• **GOAL OF THE EXERCISE**:
Below are some records. Copy every line in them that holds "Contrat".

Change detection data
********************

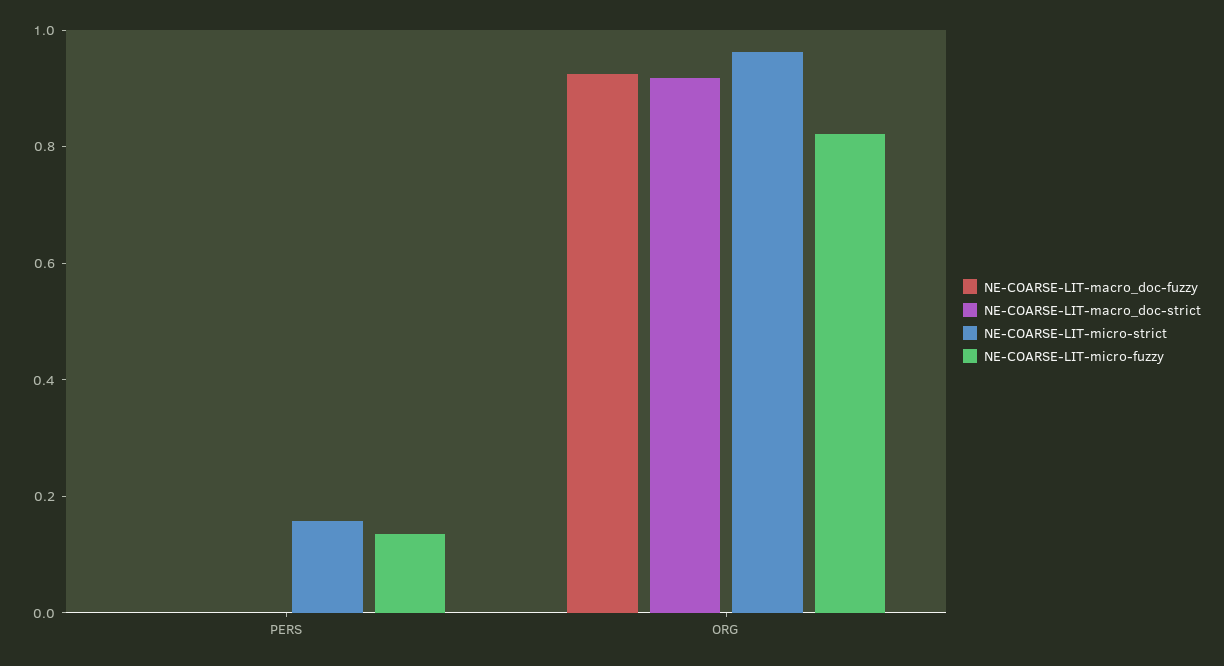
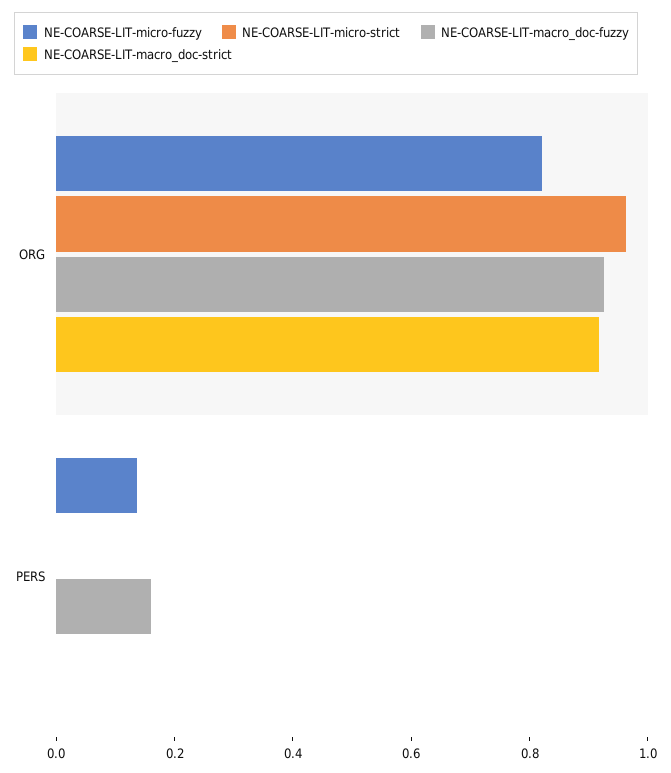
  {
    "NE-COARSE-LIT-macro_doc-fuzzy": {
-     "PERS": 0,
+     "PERS": 0.15,
      "ORG": 0.95
    },
    "NE-COARSE-LIT-macro_doc-strict": {
      "PERS": 0,
      "ORG": 0.9
    },
    "NE-COARSE-LIT-micro-strict": {
-     "PERS": 0.15,
+     "PERS": 0,
      "ORG": 0.95
    },
    "NE-COARSE-LIT-micro-fuzzy": {
      "PERS": 0.15,
      "ORG": 0.8
    }
  }

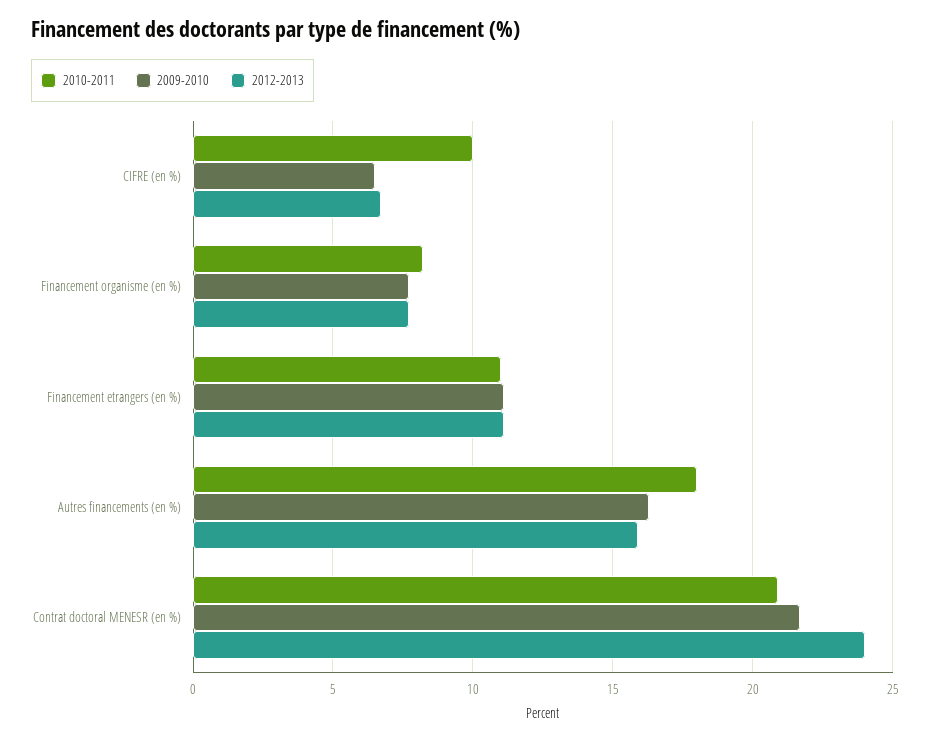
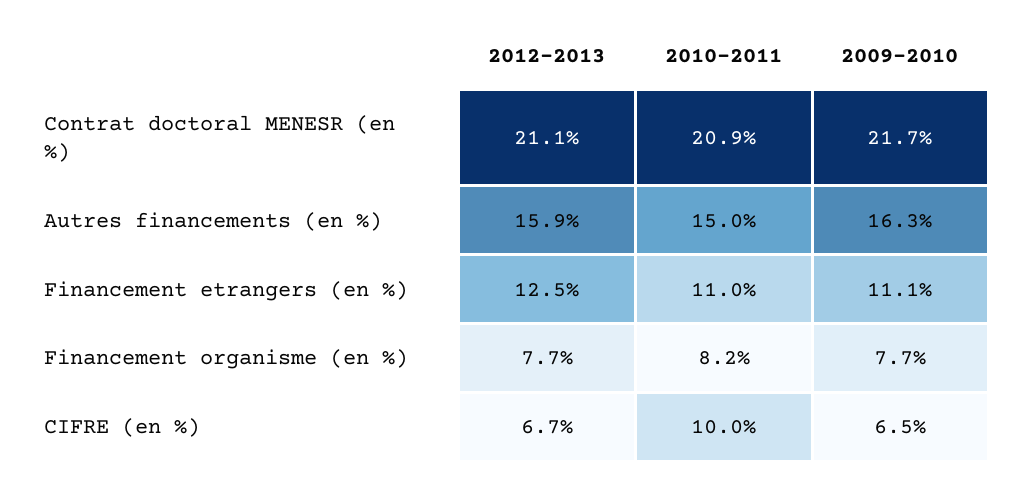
  {
    "2010-2011": {
      "CIFRE (en %)": 10,
      "Financement organisme (en %)": 8.2,
      "Financement etrangers (en %)": 11,
-     "Autres financements (en %)": 18,
+     "Autres financements (en %)": 15,
      "Contrat doctoral MENESR (en %)": 20.9
    },
    "2009-2010": {
      "CIFRE (en %)": 6.5,
      "Financement organisme (en %)": 7.7,
      "Financement etrangers (en %)": 11.1,
      "Autres financements (en %)": 16.3,
      "Contrat doctoral MENESR (en %)": 21.7
    },
    "2012-2013": {
      "CIFRE (en %)": 6.7,
      "Financement organisme (en %)": 7.7,
-     "Financement etrangers (en %)": 11,
+     "Financement etrangers (en %)": 12.5,
      "Autres financements (en %)": 15.9,
-     "Contrat doctoral MENESR (en %)": 24
+     "Contrat doctoral MENESR (en %)": 21.1
    }
  }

********************

• **ANSWER AREA**:
      "Contrat doctoral MENESR (en %)": 20.9
      "Contrat doctoral MENESR (en %)": 21.7
-     "Contrat doctoral MENESR (en %)": 24
+     "Contrat doctoral MENESR (en %)": 21.1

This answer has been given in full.